Yes, we need the rural West

 

Note: this article accompanies another article in this issue, "Do we really need the rural West?"

Hal Rothman is normally a very cool guy - a history professor fascinated by the culture and economy of his hometown of Las Vegas. But he recently went to a conference about the rural Northern Rockies, and after sitting through a stream of talks about the wonders of living in the place, he wrote an essay which said in part:

"I always cringe when people from the rural West tell the rest of us how to live ... (as if) the 95 percent of us who live in Western cities somehow don't matter."

In truth, he said, it's the rural people who don't matter. We're welfare crybabies, soaking up subsidies to keep our toy economies - ranching, mining, logging - going. He offered to pay ranchers an annual subsidy so "they can pretend to ranch and farm ... but no water will come out." Water won't come out because it will be in Las Vegas, where Rothman says it can do some economic good.

He's right about the arrogance. Those of us who moved to small towns in the West from cities (I came from New York in 1974) can be insufferable about our good fortune. We moved just when small Western towns were in transition from a stultifying rural past, which had caused most rural children to flee to cities, to an urban future. And for this small moment in time, we have it pretty good, even as we shudder at what might be coming.

He's also right that the Old West was subsidized. If he were an environmentalist, he could add that the Old West was especially subsidized by nature, which gave up its soil, its rivers, its salmon, and its forests.

But he is wrong to now consign the West to the trash heap of history, or to think Las Vegas can buy us off. He tells us that Las Vegas is a thriving, creative place, with a population that is attempting to build a strong society behind the glitzy, garish face it presents to us gullible visitors. But he doesn't understand that we are doing the same thing behind the slow-moving, rural-hick face we present to visitors.

Everyone here knows that our traditional economies and customs and cultures are over. Some of us don't admit what we know, so this is an angry, divided place at the moment, but that will pass. We also all know that we need new economic engines and new ways of relating to the land and its wildlife. Because without the land and its wildlife, the rural West is nothing.

High Country News prints its share of obituaries about the Old West: how Plum Creek slaughters forests; how W.R. Grace slaughtered miners at its vermiculite mine in Libby, Mont.; and how dams slaughter salmon in the Columbia River.

Obituaries used to dominate the paper. But today it's mostly birth announcements. The first one we printed was in 1992, about a group of ranchers in central Oregon that was learning to produce healthy organic beef off healthy public and private grasslands. Today, this group is thriving economically and ecologically, providing food to upscale organic markets and restaurants in the Bay Area and the Pacific Northwest.
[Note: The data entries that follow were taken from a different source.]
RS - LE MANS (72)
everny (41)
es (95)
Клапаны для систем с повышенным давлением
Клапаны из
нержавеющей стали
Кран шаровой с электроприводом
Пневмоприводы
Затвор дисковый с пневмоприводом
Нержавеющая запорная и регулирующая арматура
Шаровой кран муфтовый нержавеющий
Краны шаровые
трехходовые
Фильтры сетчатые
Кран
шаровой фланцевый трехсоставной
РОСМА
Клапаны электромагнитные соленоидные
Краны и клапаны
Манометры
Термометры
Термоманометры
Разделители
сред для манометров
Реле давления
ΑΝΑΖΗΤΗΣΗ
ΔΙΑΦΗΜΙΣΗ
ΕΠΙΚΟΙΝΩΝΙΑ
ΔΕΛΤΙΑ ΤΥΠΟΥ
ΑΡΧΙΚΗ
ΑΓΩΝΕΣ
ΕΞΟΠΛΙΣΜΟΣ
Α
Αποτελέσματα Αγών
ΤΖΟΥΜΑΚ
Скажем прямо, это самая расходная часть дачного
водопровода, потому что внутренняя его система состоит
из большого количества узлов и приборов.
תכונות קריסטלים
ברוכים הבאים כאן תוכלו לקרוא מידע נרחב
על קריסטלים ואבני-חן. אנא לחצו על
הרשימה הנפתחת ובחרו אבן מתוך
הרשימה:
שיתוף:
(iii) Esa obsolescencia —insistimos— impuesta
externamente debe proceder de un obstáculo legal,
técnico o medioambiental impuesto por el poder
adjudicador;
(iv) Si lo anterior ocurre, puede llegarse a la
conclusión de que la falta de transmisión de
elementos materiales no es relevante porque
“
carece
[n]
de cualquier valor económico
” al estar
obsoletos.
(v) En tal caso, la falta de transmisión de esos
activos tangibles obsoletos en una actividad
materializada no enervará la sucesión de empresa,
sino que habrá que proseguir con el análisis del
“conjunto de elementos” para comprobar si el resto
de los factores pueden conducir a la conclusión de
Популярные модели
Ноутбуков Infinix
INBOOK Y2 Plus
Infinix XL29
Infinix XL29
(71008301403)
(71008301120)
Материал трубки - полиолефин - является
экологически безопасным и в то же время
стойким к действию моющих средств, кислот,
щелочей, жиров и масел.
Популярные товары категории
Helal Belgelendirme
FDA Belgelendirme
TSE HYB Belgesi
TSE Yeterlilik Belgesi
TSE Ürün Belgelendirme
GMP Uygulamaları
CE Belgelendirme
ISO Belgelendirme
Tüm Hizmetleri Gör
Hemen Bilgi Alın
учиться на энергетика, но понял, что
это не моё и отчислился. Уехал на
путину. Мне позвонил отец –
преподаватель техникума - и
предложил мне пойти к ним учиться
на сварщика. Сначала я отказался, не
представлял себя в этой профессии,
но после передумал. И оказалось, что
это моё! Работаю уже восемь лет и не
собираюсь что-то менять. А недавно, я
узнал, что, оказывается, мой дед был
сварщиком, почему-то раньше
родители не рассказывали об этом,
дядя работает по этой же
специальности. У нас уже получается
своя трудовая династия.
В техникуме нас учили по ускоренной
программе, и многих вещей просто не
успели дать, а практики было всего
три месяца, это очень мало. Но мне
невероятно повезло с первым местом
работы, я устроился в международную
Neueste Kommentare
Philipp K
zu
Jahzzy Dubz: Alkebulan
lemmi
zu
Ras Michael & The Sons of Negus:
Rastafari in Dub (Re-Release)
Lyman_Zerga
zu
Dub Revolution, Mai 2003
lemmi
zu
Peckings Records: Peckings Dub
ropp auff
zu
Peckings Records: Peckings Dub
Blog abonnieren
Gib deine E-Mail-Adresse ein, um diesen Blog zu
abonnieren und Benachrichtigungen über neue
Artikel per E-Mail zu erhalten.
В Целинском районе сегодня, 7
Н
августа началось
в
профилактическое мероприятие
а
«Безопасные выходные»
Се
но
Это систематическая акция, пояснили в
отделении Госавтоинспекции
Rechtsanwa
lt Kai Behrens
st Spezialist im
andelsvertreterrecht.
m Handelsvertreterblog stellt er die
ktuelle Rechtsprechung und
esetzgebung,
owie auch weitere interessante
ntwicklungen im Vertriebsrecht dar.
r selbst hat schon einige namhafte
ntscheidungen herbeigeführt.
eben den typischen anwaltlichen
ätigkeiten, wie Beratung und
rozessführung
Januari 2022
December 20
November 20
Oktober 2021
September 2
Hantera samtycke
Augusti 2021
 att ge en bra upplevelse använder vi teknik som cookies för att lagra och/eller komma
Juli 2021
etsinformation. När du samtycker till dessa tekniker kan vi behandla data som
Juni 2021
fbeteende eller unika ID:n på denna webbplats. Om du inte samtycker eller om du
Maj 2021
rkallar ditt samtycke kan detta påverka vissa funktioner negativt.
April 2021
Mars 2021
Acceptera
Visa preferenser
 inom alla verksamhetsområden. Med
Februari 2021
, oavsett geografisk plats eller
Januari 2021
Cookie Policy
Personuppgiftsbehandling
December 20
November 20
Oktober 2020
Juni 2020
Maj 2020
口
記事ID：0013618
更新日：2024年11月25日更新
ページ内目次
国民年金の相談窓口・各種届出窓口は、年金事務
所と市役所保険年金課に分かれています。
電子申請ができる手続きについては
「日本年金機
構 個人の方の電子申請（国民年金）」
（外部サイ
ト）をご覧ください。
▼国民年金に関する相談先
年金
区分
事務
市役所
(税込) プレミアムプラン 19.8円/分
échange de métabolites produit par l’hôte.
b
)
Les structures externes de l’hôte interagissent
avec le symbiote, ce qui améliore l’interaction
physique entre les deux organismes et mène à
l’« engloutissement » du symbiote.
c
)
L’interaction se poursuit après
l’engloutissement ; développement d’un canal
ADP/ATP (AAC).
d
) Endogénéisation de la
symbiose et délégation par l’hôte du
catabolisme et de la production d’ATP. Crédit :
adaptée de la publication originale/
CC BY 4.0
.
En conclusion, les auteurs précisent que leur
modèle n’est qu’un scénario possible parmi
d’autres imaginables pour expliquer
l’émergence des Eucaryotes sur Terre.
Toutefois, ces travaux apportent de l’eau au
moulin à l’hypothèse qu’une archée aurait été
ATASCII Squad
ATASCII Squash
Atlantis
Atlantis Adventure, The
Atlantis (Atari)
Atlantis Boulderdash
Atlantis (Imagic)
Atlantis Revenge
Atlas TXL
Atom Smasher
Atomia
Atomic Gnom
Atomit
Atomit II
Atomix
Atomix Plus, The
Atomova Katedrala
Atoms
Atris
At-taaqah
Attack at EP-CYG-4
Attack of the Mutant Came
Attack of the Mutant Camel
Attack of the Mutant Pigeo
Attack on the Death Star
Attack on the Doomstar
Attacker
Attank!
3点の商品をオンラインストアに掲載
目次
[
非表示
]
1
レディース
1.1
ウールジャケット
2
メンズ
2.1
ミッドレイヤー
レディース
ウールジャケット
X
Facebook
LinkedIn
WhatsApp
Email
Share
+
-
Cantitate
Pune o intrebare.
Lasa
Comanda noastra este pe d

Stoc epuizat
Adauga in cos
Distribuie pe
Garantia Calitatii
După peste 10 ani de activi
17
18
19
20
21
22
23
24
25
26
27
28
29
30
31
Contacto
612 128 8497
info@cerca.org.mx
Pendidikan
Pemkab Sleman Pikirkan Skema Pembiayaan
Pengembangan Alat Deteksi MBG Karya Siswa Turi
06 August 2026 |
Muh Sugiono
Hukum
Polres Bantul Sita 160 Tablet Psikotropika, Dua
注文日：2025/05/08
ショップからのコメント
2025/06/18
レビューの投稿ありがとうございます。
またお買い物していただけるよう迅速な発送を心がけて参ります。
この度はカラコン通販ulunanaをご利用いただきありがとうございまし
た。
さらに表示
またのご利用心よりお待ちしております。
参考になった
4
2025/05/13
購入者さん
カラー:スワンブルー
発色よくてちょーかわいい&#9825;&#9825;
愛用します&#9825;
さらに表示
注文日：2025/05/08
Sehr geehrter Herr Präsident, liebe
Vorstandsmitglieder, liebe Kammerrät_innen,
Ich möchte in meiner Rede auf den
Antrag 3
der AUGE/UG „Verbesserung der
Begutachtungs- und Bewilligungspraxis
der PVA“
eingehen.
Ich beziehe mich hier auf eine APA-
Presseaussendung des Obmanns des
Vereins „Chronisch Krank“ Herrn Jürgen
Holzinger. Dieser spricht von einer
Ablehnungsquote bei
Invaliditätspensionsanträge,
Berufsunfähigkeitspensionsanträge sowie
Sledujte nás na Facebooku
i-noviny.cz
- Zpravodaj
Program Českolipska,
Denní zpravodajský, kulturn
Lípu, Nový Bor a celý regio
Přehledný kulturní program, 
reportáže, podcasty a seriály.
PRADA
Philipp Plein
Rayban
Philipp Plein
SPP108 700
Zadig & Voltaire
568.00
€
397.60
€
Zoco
More recently, we wrote about California's Mono Lake, and how inner city people from LA worked to conserve so that water could be left in Mono Lake. We wrote about the devastated ponderosa pine forest around Flagstaff, Ariz. The forest was originally made up of a dozen or so immense trees per acre. After those trees were cut and milled, millions of sickly, crowded trees grew up, presenting a fire hazard to Flagstaff. So urban and rural people are working together to thin the trees so that a large, healthy, fireproof forest will come back.

I could go on because the main force in the rural West today is restoration. But restoring a healthy landscape requires a healthy, creative and prosperous rural society. So in addition to missing the fact that the rural land and rivers are alive and must be tended, Rothman also misses the struggle we are in to transform rural society so it will be capable of recovering the land.

It is here that we need urban help. It is no accident that all the examples I listed are about urban-rural cooperation. The Oregon ranchers need urban markets. Mono Lake needs water conservation in LA. The forest around Flagstaff needs the impetus of urban concern over fire dangers.

Here's a final example that should be near and dear to Rothman. Utah and the federal government have come together to move a mountain of radioactive mine tailings away from the Colorado River, just outside of the small town of Moab. Rothman and Las Vegas sit downstream of Moab, drinking water that is now polluted by that radioactive waste.

If he cares about Las Vegas, then he must also care about rural Utah, for his health and that of the city he promotes depend on the ability of the Moabs of the West to restore what is now a plundered land.

Ed Marston is publisher of High Country News.